While federal Immigration Minister Marc Miller recently announced Ottawa is taking steps to reduce the number of temporary foreign workers in Canada, Ambler said those policies will take a while to kick in.
He said legal immigrants, temporary foreign workers, and international students are “all putting a lot of pressure on rental prices in Canada, and it’s something that the bank has essentially no control over.”
Economics professor Livio Di Matteo at Lakehead University said that while Statistics Canada’s latest consumer price index report, for July, showed year-over-year overall inflation falling to 2.5 percent, a closer look at the data shows the cost of shelter continuing to grow at 5.7 percent. Meanwhile, the cost of health and personal care was growing at 2.9 percent, food at 2.7 percent, and transportation at 2 percent.

Even with interest rates coming down, it will not have much of an impact on housing prices, Di Matteo said, adding that high prices are a combination of “more rapid population growth,” a shortage of skilled trade workers, and an emphasis on highrise condos instead of affordable units for families.

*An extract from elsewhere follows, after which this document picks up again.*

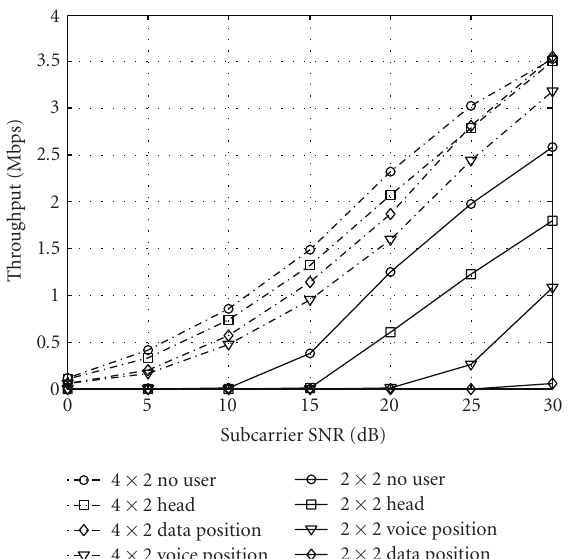
Figure 16: Comparison of spatial multiplexing and transmit diversity performance in (a) FS, (b) H, (c) HH, and (d) D for a 4 × 2 MIMO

Richard Dias, a global strategist at PGM Global and host of the podcast “The Loonie Hour,“ agreed. ”Rent is [rising] at 8.5 percent year over year, and that’s driven almost entirely by the unsustainable population growth,” he told The Epoch Times, referring to StatCan’s July CPI report showing the rent index continuing to increase year over year.

“Rent is a non-trivial sum of that shelter component” in the CPI basket of goods and services, Dias noted.

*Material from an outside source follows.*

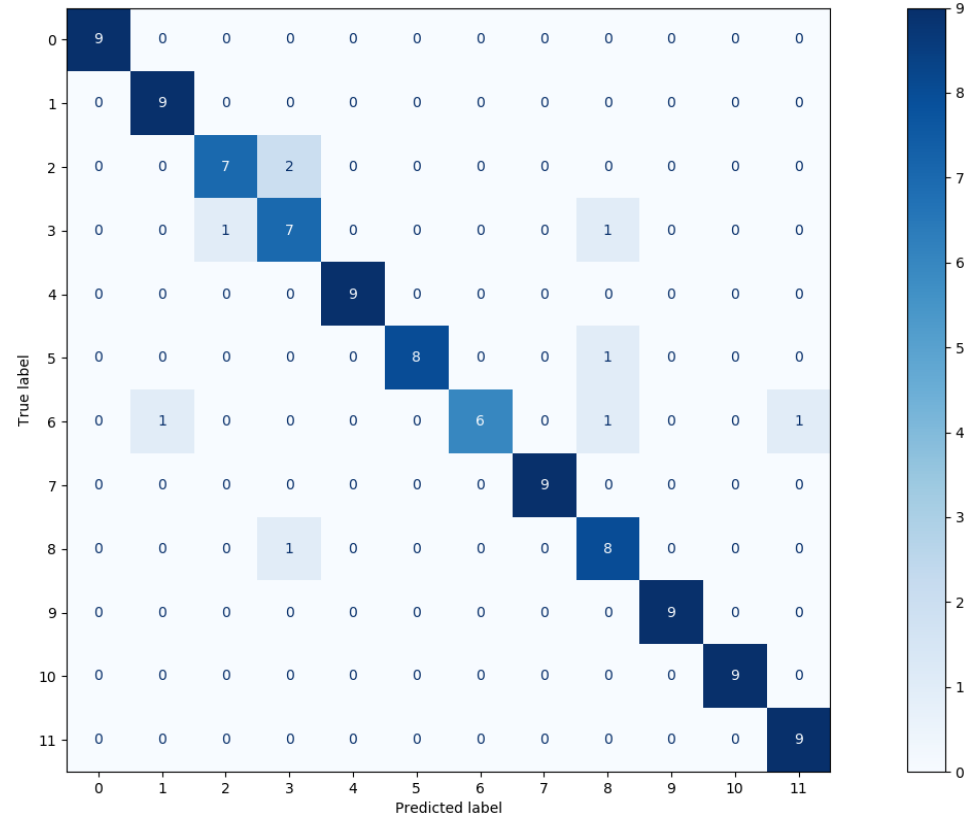
Figure 14. Confusion matrix of the hybrid two-layer LSTM trained on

The other biggest components of the CPI basket include transportation and food.
The components are given different weights in calculating the all-items CPI according to their relative importance in consumers’ total expenditures. Canadians spend a much larger share of their expenditures on rent than on milk, for example, so a 10 percent price increase in rental rates will have a greater impact on the CPI than the same increase in the price of milk, StatCan explains.

Productivity Remains Low

In March, the Bank of Canada’s senior deputy governor, Carolyn Rogers, said the country’s low productivity rates had become an “an emergency” that could harm the country’s long-term growth. She said productivity is a way to “inoculate the economy against inflation” and that a country with low productivity can “grow only so quickly before inflation sets in.”

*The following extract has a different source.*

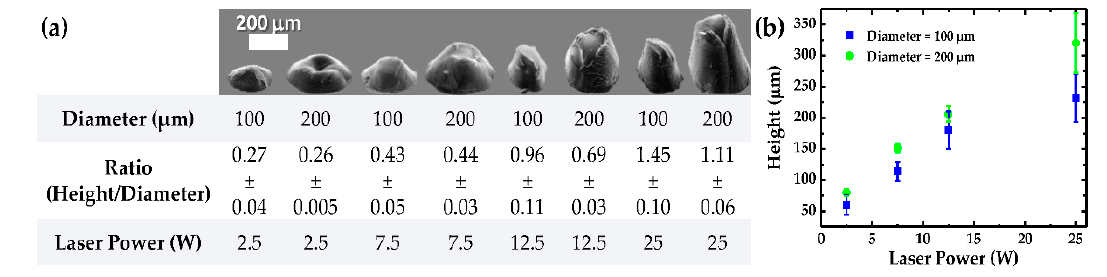
Figure 1. Effect of laser power on micro-structures peeled off from h-PDMS molds. ( a ) SEM images of micro-structures with the respective height/diameter ratio. ( b ) Height variation with laser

Di Matteo said Canada’s low productivity, which is a “long-standing issue,” can potentially be remedied by lower interest rates that would boost capital investment. But he said lower interest rates previously “distorted a lot of our investment [in] housing” and other areas of the economy that “might not necessarily enhance productivity.”

“Capital investment is the way to go [to increase productivity], but that has to also be accompanied by some structural reforms in the Canadian economy,” he said. “In the end, our productivity is probably low because we are in an economy that’s always been very comfortable with oligopolies and monopolies.”

Dias said low productivity rates combined with high population growth means that whatever the Bank of Canada decides for its interest rate “is necessarily going to be higher than it would have been if population growth was slower.”